What is expected: Look through the material below. Return exactly the lines from the one with "X0299000Y0121000D03*" through the one with "X0299000Y0221000D03*", both included.

Supplied material:

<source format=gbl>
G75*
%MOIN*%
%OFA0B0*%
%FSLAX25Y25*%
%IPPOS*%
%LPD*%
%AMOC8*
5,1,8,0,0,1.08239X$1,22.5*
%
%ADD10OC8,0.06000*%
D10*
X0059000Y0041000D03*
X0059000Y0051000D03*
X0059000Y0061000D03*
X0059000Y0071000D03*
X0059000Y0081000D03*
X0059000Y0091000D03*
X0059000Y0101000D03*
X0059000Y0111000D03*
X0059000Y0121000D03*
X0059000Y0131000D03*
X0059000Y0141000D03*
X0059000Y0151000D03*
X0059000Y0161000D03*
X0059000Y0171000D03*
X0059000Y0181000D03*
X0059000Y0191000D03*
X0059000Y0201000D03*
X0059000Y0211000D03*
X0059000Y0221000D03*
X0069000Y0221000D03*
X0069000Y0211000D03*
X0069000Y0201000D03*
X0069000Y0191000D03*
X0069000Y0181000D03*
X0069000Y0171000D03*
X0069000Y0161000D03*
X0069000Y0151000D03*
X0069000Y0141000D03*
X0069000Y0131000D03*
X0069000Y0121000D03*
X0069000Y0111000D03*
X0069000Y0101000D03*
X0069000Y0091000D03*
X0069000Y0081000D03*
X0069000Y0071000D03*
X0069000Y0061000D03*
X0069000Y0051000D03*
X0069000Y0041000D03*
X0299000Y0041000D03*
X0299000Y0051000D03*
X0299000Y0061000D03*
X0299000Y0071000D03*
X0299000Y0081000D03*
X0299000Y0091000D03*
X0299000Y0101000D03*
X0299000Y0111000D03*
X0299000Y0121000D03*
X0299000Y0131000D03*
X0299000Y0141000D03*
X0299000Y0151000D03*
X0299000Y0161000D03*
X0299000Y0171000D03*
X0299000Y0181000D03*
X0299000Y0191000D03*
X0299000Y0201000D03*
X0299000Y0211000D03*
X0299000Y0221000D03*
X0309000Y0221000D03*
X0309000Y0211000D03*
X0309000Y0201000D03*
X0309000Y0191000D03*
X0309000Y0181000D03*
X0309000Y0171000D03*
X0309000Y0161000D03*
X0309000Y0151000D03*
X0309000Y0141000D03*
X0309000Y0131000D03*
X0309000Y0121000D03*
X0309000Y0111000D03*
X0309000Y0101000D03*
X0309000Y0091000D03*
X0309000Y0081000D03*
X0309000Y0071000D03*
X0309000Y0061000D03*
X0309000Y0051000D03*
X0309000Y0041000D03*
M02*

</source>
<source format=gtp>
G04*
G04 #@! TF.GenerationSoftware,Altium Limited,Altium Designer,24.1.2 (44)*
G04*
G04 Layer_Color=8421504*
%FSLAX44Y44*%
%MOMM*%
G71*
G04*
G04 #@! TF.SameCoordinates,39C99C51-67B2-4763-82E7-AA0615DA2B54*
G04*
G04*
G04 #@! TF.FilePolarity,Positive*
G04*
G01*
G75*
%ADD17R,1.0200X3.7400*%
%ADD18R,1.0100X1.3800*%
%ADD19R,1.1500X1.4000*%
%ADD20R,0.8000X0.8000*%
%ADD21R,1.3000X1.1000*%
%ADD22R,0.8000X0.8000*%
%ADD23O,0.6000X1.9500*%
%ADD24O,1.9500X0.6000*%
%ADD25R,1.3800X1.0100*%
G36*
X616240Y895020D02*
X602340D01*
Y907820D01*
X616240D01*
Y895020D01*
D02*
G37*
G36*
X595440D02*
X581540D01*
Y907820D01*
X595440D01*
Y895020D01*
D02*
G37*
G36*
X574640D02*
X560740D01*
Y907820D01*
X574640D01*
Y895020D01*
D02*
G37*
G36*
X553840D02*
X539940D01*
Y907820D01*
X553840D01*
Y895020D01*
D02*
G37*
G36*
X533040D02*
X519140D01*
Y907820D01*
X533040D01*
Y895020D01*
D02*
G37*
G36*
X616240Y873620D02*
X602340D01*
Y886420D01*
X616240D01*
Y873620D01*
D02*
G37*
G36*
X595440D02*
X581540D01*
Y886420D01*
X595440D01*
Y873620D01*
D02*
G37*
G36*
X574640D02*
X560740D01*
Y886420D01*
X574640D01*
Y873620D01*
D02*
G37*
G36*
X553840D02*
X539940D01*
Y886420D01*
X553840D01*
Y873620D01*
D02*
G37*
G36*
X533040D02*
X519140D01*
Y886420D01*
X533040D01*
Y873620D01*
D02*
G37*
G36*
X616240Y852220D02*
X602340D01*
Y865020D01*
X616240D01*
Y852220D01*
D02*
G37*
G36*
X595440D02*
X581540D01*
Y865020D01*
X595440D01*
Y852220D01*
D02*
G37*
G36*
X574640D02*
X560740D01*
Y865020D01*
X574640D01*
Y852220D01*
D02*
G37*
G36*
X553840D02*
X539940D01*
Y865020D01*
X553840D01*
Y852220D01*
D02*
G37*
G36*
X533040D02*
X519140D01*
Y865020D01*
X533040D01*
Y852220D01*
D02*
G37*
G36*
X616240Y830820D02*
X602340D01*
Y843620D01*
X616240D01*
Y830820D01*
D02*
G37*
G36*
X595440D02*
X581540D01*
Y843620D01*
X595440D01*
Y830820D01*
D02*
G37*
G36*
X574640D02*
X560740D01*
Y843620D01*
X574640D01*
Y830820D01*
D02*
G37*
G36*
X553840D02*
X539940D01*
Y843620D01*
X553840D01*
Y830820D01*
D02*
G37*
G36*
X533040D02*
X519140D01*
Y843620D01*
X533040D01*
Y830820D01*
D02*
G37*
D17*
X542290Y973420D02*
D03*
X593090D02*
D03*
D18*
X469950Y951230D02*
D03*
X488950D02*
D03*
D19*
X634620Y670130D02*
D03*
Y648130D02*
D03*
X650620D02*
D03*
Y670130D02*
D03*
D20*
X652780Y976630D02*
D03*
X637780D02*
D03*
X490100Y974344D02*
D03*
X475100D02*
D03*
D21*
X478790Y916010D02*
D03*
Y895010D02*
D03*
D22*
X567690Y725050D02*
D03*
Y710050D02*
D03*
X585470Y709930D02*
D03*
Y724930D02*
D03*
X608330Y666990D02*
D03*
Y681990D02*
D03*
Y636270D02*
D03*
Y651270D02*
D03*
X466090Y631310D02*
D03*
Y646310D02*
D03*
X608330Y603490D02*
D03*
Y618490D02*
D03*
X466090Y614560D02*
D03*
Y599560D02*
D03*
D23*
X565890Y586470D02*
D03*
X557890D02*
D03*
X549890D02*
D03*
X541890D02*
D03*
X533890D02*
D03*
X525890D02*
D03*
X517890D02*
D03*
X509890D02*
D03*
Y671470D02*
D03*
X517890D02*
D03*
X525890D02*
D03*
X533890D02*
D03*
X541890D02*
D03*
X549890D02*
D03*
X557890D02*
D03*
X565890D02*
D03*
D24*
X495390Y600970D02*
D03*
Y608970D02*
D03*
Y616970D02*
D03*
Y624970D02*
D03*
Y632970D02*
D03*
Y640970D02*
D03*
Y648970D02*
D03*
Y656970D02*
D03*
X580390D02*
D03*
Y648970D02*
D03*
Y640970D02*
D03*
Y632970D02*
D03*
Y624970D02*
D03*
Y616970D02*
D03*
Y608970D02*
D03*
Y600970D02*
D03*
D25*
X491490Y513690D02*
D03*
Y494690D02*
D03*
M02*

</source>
---
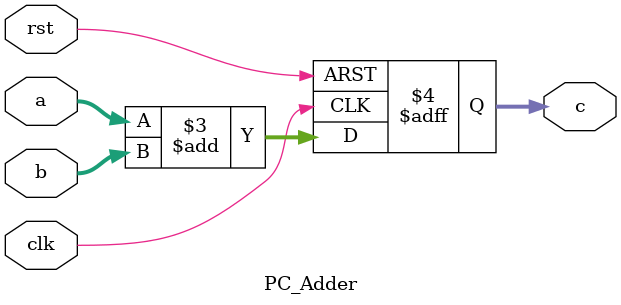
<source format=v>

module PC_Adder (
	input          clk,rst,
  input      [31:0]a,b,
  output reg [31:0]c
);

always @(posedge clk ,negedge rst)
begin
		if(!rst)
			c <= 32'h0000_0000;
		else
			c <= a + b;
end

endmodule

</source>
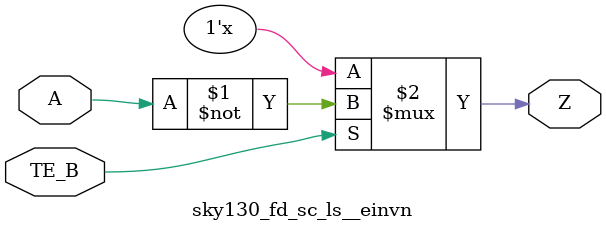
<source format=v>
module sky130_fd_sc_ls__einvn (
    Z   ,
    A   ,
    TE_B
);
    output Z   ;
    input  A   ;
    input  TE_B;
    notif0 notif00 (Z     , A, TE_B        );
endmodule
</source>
==
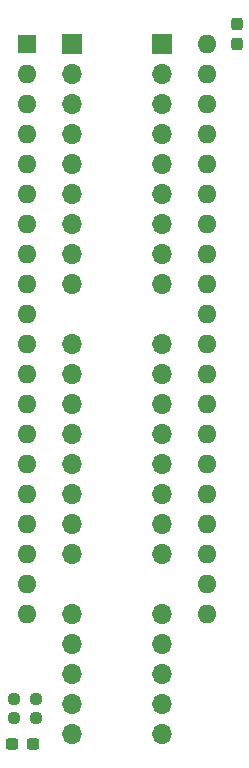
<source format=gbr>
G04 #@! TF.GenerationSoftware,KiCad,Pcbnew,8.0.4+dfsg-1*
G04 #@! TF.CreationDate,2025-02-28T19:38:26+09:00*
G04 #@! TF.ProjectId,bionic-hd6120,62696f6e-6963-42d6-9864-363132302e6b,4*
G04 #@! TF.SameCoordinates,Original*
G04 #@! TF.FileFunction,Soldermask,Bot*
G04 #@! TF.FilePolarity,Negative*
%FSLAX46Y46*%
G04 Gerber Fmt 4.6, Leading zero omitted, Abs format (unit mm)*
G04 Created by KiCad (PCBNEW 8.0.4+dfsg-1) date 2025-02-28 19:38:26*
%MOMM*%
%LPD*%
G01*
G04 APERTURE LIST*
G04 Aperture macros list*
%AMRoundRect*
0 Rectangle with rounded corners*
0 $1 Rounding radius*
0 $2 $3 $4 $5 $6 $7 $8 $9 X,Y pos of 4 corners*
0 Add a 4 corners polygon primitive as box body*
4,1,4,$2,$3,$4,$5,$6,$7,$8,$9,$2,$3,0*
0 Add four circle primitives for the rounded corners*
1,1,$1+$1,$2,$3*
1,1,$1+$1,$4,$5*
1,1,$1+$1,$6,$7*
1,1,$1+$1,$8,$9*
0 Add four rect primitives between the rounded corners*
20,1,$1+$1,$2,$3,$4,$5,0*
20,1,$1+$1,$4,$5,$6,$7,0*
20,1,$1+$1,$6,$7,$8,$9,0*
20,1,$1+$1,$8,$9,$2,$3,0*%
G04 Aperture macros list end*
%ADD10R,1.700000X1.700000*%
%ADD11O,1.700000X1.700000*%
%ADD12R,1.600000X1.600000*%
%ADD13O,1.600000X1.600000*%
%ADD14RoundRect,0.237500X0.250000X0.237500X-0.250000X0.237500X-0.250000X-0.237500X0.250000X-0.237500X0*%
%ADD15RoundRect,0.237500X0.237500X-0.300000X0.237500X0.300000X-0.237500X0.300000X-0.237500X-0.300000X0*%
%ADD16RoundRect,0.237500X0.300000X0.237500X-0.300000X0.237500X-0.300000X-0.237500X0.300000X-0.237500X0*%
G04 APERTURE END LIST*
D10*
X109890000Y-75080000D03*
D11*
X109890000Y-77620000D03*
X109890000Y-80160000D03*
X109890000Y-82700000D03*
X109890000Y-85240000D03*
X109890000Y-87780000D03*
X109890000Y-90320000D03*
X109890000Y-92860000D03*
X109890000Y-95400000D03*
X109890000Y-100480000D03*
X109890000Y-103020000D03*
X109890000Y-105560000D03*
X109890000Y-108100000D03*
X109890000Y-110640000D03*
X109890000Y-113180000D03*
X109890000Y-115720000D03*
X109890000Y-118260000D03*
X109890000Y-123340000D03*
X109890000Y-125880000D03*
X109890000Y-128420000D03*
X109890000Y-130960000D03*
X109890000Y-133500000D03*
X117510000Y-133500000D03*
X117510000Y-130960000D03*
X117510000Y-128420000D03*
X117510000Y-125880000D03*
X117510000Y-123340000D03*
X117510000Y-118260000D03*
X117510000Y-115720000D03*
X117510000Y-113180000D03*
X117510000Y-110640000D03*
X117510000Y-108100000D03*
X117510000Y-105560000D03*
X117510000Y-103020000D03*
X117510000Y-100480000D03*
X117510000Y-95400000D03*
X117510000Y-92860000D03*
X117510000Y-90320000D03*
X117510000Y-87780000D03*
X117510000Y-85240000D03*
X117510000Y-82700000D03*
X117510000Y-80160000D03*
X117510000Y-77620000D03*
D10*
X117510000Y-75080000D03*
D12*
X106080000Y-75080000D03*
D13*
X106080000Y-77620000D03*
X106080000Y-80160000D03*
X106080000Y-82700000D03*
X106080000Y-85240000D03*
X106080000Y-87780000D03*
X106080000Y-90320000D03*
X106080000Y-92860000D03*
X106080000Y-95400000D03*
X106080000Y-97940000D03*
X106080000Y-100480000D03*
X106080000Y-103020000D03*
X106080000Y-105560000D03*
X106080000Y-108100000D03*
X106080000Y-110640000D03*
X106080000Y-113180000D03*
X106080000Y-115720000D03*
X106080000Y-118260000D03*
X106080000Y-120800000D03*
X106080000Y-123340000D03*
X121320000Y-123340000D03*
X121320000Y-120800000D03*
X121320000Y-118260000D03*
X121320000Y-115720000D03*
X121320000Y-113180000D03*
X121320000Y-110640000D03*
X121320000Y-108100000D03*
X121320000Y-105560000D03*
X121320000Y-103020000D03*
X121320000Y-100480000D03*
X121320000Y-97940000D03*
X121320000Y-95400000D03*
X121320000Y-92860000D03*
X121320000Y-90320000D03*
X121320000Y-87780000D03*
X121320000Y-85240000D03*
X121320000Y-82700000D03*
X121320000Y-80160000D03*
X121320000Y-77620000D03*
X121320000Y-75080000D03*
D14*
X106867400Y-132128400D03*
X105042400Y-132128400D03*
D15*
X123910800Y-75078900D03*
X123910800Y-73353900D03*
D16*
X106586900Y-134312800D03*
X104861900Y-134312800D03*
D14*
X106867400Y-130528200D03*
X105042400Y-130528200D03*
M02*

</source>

Task result:
X0299000Y0121000D03*
X0299000Y0131000D03*
X0299000Y0141000D03*
X0299000Y0151000D03*
X0299000Y0161000D03*
X0299000Y0171000D03*
X0299000Y0181000D03*
X0299000Y0191000D03*
X0299000Y0201000D03*
X0299000Y0211000D03*
X0299000Y0221000D03*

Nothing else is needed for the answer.